While the MET project randomly assigns teachers to classrooms, parents of students assigned to teachers perceived to be less effective may still insist that their children be reassigned, or simply engage the services of a private tutor. And while the project’s use of supplemental assessments represents an important advance over most other studies, many subject areas and potential outcomes remain unassessed, simply because to do so would encroach too much on already-limited instructional time.

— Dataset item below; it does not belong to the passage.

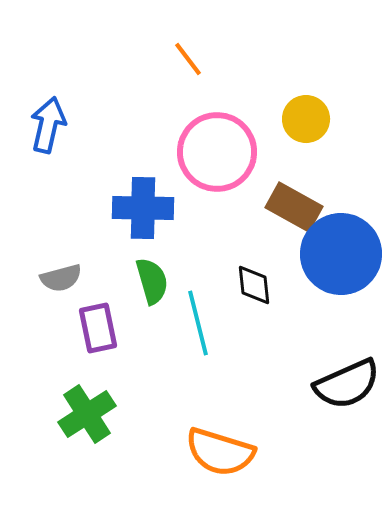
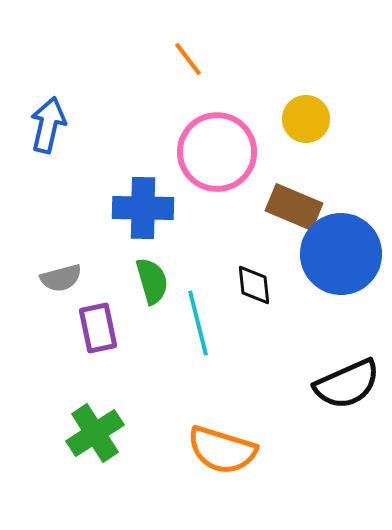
brown rectangle: rotated 6 degrees counterclockwise
green cross: moved 8 px right, 19 px down
orange semicircle: moved 2 px right, 2 px up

One potential strategy for addressing these remaining obstacles involves an expanded role for the nation’s professional-development schools. These schools—partnerships, really, between colleges and schools or school districts, resembling teaching hospitals in concept—have played pivotal roles in the movement to professionalize teaching and are widely acknowledged as laboratories for experimentation and development. But the kinds of studies typically conducted in these institutions, although useful for individual practitioners within specific contexts and for focusing attention on a common problem, do not typically translate into knowledge that can be brought to scale. To accomplish this, the professional-development schools and their affiliated colleges and graduate schools of education will need to think more collaboratively, designing and implementing parallel development activities with common frameworks and common measures.
Professional-development schools could, for example, seek waivers to extend the school year to accommodate the administration of assessments designed to measure a wider range of educational outcomes, including critical analysis and higher-level thinking skills in every school subject, without sacrificing instructional time. They might also collaborate on the development of a universal strategy for training cadres of former educators to score performance assessments, a unified approach to the collection and management of data, and even a common methodology for conducting value-added analyses of assessment results.
Finally, these professional-development schools could work together to develop uniform compacts between schools and families that would make enrollment conditional on students’ and parents’ agreement to commit to a longer school year, accept random classroom assignments, complete detailed background questionnaires, and accept other conditions that enhance the validity and reliability of the research being conducted.
The Carnegie Foundation for the Advancement of Teaching has independently acknowledged the disparate, uncoordinated nature of education research and has emerged as a leading advocate for a revamped research-and-development infrastructure. The foundation is playing a catalyzing role in developing “networked improvement communities,” or NICs, which are collaborative communities of practice designed to encourage collective action and coherent solutions to complex problems. Viewed in this light, the call for the development of a coordinated network of professional-development schools may be seen as a proposal for the creation of a specific type of NIC that would address a broad range of research problems in public K-12 education.
But as Carnegie researchers have learned all too well, NICs generally do not arise organically, but rather require leadership and nurturing. Therefore, over the coming year, the NEA and Carnegie will explore the interest in and feasibility of such an undertaking. Ultimately, of course, any such enterprise can only be successful if it wins the support and participation of staff and administrators in professional-development schools across the nation, as well as that of the faculty and administrations of their affiliated colleges and graduate schools of education.